Melville began a brief friendship with Nathaniel Hawthorne, whom he'd met on Monument Mountain* and who lived a few miles away in Lenox. Melville spent his most productive writing years at Arrowhead. Here he wrote Pierre; or, The Ambiguities (1852), 'Bartleby the Scrivener' (1853), 'Benito Cereno' (1855), and The Confidence-Man: His Masquerade (1857). And of course Moby-Dick; or, The Whale (1851), which he dedicated to Hawthorne. He told his friend Evert A. Duyckinck in December 1850 that life in the country was like being at sea, and that he felt his writing room was a ship's cabin. Arriving very shortly after the season, I was unable to see and photograph his desk.
 
Unfortunately, Melville's work at Pittsfield was unsuccessful and The Confidence-Man was his last novel. The family returned to New York in 1863. Throughout his life his writings only brought him $10,000. Now, of course, he is recognized as a great writer, and Moby-Dick is generally thought of as one of the greatest American novels.

*William Cullen Bryant wrote the poem 'Monument Mountain' about the legend of the name, concerning the love of an Indian maid for her cousin, which disgusted her elders because they considered it incestuous.
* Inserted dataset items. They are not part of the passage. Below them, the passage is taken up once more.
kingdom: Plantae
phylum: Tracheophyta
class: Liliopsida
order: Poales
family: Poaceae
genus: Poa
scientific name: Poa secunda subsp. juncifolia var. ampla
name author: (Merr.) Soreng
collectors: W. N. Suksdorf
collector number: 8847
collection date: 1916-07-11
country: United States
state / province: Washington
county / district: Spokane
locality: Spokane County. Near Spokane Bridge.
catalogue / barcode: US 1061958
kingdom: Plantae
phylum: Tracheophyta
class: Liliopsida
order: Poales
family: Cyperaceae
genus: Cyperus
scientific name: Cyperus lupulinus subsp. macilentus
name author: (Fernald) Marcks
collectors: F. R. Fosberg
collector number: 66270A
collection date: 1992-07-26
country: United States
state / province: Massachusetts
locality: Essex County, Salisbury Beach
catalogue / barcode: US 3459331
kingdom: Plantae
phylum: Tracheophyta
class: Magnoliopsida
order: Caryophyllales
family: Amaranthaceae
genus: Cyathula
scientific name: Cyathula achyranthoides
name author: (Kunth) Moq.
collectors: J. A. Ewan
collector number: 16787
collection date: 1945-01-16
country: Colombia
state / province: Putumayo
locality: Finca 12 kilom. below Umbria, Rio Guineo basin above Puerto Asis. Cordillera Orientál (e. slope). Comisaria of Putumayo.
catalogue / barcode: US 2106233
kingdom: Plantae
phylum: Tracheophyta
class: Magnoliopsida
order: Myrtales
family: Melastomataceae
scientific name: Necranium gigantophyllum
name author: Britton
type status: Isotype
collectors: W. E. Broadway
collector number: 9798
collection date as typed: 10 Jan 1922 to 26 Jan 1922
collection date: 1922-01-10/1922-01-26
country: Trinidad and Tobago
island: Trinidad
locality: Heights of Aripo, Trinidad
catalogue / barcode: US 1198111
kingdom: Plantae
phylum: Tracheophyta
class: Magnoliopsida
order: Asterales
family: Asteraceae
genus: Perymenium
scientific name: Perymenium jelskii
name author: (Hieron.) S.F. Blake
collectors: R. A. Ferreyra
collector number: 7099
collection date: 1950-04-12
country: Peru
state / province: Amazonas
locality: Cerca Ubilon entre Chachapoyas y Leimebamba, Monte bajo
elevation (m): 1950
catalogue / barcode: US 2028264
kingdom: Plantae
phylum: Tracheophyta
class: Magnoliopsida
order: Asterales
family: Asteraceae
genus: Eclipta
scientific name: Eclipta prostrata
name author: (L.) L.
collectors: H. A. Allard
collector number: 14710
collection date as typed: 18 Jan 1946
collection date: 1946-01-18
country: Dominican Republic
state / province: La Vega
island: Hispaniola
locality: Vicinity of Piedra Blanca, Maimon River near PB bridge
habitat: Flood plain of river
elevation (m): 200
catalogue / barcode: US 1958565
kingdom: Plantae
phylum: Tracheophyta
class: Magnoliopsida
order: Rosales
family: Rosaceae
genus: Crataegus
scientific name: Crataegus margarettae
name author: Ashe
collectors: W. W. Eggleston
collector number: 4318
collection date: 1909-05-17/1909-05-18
She retreated into herself, shunned company and threw herself to her death from the rocks. They buried her on the southern slope and left a simple monument: a cairn to which anyone passing would silently add.

Famously, on 5 August 1850 a group of literary people went for a picnic on Monument Mountain, among them Herman Melville, Nathaniel Hawthorne, Oliver Wendell Holmes, James T. Fields, Annie Fields, and Evert A. Duyckinck. After climbing to the top, there was a reading of Bryant's poem, they had lunch in the rocks, and they drank a great deal. The event is commemorated every year by a climb up the mountain.